The Irish Council for Civil Liberties (ICCL) represented by its senior fellow Dr. Johnny Ryan sued the Irish Data Protection Commission (Irish DPC) over its inaction in regard to a major security complaint filed against Google’s real-time bidding (RTB) system. RTB describes the trading of users’ personal data in real-time advertising auctions. As Google operates its RTB system “on millions of websites, broadcasting personal data to other tracking companies billions of times a day”, Ryan calls the RTB system “the largest data breach ever”.
How does real-time bidding work?
With RTB, advertisers can bid on digital advertising spaces in real-time in order to target an ad to a specific internet user. When a user visits a website, a corresponding bid request is being sent to an Advertising Exchange Platform (Ad exchange). This bid request contains different types of information such as demographical data, location information, browser history, etc. The ad exchange then forwards the bid requests to buyers (advertisers) who bid in real-time for the ad as it is presented to the website user. The advertiser who submits the highest bid gets their ad displayed to the website user. Buyers usually bid through a Demand Side Platform (DSP), which automates the bidding process. All this happens automatically during the few seconds it takes a website to load.

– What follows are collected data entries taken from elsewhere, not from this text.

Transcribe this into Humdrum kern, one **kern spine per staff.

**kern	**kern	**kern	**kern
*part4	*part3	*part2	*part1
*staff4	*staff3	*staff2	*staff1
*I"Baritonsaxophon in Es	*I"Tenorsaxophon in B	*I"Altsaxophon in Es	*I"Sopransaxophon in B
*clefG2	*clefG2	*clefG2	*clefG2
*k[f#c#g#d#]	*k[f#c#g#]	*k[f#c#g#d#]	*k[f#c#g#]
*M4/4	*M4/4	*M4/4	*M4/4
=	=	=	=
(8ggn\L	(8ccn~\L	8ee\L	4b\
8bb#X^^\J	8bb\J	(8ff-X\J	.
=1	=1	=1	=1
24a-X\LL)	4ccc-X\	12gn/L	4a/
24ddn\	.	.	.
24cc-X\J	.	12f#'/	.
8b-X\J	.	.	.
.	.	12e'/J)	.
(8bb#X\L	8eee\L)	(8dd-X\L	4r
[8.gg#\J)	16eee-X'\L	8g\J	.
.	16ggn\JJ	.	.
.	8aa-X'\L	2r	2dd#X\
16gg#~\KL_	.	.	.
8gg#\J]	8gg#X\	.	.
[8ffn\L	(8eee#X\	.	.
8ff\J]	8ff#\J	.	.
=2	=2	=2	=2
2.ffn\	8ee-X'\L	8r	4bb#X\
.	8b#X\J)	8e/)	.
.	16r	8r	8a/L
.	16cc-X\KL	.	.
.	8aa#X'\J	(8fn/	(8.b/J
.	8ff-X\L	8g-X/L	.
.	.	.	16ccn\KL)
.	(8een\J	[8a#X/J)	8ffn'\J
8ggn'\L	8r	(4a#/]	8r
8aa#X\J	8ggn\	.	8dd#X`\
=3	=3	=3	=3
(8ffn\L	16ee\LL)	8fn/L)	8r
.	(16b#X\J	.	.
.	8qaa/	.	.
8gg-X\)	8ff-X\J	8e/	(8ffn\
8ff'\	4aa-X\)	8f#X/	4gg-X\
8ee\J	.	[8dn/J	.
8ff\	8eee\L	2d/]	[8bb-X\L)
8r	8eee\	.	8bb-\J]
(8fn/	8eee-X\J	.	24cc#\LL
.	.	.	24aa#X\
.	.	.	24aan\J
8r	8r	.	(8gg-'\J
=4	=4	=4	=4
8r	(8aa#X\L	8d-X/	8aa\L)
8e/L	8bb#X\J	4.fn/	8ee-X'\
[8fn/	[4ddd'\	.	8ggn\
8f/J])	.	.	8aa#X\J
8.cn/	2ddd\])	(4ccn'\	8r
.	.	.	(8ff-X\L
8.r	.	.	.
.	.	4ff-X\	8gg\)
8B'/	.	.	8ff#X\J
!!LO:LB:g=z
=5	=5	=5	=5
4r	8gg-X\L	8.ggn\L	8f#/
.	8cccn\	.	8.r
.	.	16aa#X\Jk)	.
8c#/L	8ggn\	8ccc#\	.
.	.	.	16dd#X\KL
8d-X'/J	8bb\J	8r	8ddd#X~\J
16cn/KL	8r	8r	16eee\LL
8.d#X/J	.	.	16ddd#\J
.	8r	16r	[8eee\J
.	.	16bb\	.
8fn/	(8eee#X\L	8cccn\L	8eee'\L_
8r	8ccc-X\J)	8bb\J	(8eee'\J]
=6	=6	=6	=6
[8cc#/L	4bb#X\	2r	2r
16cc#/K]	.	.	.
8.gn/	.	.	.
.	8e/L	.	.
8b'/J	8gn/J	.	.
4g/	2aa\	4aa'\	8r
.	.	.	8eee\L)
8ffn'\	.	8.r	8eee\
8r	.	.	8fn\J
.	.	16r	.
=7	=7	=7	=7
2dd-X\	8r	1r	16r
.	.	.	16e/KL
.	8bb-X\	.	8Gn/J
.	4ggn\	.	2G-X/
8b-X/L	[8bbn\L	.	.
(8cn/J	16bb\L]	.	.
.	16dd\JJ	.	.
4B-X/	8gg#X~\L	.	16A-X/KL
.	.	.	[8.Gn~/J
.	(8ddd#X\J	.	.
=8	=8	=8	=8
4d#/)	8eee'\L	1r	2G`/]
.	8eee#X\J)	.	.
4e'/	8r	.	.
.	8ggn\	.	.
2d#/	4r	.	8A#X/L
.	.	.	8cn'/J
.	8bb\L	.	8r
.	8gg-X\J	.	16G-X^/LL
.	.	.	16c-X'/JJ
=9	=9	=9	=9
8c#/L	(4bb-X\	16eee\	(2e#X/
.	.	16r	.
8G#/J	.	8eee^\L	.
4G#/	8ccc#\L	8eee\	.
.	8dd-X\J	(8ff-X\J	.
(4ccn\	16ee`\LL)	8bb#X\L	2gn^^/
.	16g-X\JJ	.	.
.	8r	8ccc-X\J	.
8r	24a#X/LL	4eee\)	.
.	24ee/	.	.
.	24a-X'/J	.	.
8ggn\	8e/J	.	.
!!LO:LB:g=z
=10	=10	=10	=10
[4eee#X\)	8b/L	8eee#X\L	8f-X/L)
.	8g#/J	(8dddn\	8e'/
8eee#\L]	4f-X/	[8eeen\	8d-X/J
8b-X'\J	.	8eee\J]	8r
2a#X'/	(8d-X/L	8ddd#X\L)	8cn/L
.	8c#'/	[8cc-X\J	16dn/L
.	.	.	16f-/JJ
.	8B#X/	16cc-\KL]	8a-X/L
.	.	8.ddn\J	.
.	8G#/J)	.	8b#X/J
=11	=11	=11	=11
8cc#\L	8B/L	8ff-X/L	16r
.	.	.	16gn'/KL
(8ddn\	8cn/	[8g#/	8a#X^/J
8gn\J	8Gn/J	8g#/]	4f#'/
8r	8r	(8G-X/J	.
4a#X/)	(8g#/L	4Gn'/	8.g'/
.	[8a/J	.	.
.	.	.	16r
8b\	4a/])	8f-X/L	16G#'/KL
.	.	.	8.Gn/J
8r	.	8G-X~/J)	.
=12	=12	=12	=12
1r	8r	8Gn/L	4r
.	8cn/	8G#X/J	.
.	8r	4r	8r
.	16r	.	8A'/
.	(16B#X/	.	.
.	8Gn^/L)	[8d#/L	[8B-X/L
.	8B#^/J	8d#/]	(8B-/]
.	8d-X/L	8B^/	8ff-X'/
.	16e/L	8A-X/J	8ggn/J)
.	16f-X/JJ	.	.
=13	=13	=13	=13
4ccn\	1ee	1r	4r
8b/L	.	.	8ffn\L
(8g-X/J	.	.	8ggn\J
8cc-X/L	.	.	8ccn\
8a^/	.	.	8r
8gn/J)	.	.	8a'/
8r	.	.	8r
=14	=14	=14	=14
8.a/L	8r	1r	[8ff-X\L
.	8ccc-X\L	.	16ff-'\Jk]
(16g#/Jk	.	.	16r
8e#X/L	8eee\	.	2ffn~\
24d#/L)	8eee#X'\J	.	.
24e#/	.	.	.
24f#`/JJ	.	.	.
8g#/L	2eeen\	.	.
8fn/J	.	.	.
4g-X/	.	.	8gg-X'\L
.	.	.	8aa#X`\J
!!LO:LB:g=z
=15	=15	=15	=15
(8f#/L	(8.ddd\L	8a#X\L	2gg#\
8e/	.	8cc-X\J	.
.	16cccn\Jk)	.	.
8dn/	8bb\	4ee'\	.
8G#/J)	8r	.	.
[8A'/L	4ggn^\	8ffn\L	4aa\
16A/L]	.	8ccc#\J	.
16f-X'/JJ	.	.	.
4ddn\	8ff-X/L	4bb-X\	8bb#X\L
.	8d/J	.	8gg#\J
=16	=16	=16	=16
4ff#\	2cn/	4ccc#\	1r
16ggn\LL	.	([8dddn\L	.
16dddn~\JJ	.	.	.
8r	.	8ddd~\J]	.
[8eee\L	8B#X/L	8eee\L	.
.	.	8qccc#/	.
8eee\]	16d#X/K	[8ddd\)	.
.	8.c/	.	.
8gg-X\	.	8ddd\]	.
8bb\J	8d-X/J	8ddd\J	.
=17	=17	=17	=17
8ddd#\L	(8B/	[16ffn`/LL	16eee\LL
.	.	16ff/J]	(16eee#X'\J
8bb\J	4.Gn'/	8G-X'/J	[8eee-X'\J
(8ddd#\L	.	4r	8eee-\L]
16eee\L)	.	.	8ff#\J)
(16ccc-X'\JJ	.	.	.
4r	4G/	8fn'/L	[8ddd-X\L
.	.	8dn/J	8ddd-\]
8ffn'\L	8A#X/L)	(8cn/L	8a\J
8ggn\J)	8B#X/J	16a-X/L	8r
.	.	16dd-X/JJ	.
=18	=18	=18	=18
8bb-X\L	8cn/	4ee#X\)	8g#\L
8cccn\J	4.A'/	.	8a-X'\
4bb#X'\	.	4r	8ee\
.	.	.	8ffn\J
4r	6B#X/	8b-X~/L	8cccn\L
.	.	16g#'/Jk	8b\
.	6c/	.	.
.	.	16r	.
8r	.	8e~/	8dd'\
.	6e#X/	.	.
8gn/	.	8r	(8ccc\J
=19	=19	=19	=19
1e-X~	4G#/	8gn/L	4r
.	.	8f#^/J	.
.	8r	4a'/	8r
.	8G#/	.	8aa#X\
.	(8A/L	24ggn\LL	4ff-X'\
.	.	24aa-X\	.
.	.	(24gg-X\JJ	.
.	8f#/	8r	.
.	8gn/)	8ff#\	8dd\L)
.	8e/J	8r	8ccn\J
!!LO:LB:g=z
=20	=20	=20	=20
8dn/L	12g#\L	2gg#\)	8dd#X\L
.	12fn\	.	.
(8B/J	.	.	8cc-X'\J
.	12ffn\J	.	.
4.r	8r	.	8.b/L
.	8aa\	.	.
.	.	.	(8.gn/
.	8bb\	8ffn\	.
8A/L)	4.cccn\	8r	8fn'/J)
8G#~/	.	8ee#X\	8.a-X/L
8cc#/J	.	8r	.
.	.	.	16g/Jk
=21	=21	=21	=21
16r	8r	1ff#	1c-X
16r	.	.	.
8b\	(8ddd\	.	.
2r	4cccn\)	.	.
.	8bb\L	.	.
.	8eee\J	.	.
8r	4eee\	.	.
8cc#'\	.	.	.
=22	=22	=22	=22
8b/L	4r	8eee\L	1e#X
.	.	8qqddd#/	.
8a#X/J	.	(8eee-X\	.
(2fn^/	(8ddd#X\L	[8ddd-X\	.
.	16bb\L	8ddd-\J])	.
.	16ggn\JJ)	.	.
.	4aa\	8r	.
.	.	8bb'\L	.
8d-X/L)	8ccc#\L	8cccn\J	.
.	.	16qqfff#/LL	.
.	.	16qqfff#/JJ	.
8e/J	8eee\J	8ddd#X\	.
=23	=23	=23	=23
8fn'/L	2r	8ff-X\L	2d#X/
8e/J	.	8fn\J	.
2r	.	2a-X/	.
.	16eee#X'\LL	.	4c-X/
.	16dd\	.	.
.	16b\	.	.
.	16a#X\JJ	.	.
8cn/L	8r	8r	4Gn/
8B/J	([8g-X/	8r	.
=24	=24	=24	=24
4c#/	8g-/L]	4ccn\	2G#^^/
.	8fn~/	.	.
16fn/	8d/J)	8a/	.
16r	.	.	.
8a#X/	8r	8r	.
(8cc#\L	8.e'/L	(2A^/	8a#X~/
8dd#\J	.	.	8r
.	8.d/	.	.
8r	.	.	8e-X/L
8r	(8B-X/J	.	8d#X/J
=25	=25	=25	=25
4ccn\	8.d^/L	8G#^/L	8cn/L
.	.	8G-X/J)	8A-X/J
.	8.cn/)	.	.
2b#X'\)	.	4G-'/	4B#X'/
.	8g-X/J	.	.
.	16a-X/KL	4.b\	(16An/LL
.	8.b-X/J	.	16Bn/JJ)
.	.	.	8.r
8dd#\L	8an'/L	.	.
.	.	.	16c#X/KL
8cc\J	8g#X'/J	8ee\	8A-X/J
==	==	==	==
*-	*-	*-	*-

Therefore, user profiles are becoming more and more important to tech companies, as the price for an advertising impression increases the more is known about a user. However, these practices also have real-life consequences. As Dr. Johnny Ryan said:
“These secret dossiers about you – based on what you think is private – could prompt an algorithm to remove you from the shortlist for your dream job. A retailer might use the data to single you out for a higher price online. A political group might micro target you with personalised disinformation.”
The ICCL’s lawsuit against the Irish DPC
Accordingly, these RTB systems are cause for major concern. In September 2018, Dr. Johnny Ryan filed a complaint with the Irish DPC, as the competent data protection authority for Google, in which the NGO raised concerns about Google’s real-time bidding system. In particular, ICCL questioned the security of the system as it shares highly sensitive data about individuals (device IDs, browsing history and habits, location data, etc.) with intermediaries without the tracked users being aware of, or in control of, who receives their information or what happens to it.
The Irish DPC opened an investigation against Google in May 2019. However, the investigation was not opened based on the issues raised in Dr. Ryan’s complaint; instead, the agency opened what it called an “own-volition inquiry” to investigate,
“whether the processing of personal data carried out at each stage of an advertising transaction is in compliance with the relevant provisions of the GDPR, including the lawful basis for the processing, the principles of transparency and data minimisation, as well as Google’s retention practices.”
The Irish DPC did not explicitly state that it would investigate data security issues in regard to Google’s RTB – even though this was the crucial part of Dr. Ryan’s complaint.
Following this in September 2020, Dr. Ryan published a file including evidence that showed how users’ characteristics are being profiled for targeted advertising – without their knowledge or consent – and criticised the Irish DPC, for its continued inaction on his RTB security complaint.
Finally, the ICCL sued the Irish DPC over its inaction in order to force it to investigate the security of Google’s RTB system. The Irish High Court admitted ICCL’s lawsuit in March 2022. If the claim is successful, the Irish DPC could be ordered to investigate the security of Google’s RTB system.
A pattern of lenience?
Many large tech companies, like Meta, Google, Microsoft, Twitter, eBay and many more have their European headquarters in Ireland, making the Irish DPC one of the most important privacy watchdogs in the European Union (EU).
However, several decisions issued by the Irish DPC against tech giants since the GDPR came into force in May 2018 have had to go through dispute resolution procedures (in terms of Art. 65 GDPR) after other EU data protection authorities rejected the Irish DPC’s penalties as being too lenient. Examples of this are the Irish DPC´s decisions against Twitter and WhatsApp, for a security breach in 2020 and regarding transparency violations, respectively.
This pattern of leniency by the Irish DPC is jarring. Especially in the case of large tech companies, which usually process large amounts of personal and sometimes sensitive data, it is important to thoroughly investigate allegations and, if the allegations are confirmed, to impose appropriate fines.
A lenient approach to investigations and the imposition of fines may lead to a decline in the level of data protection, as violations of the GDPR could become lucrative and worth the cost, especially for companies with high revenues. It will thus be interesting to see if the Irish DPC will be ordered to, at least, investigate the matter, as this could be another important step to ensuring the effective enforcement of the rules of the GDPR.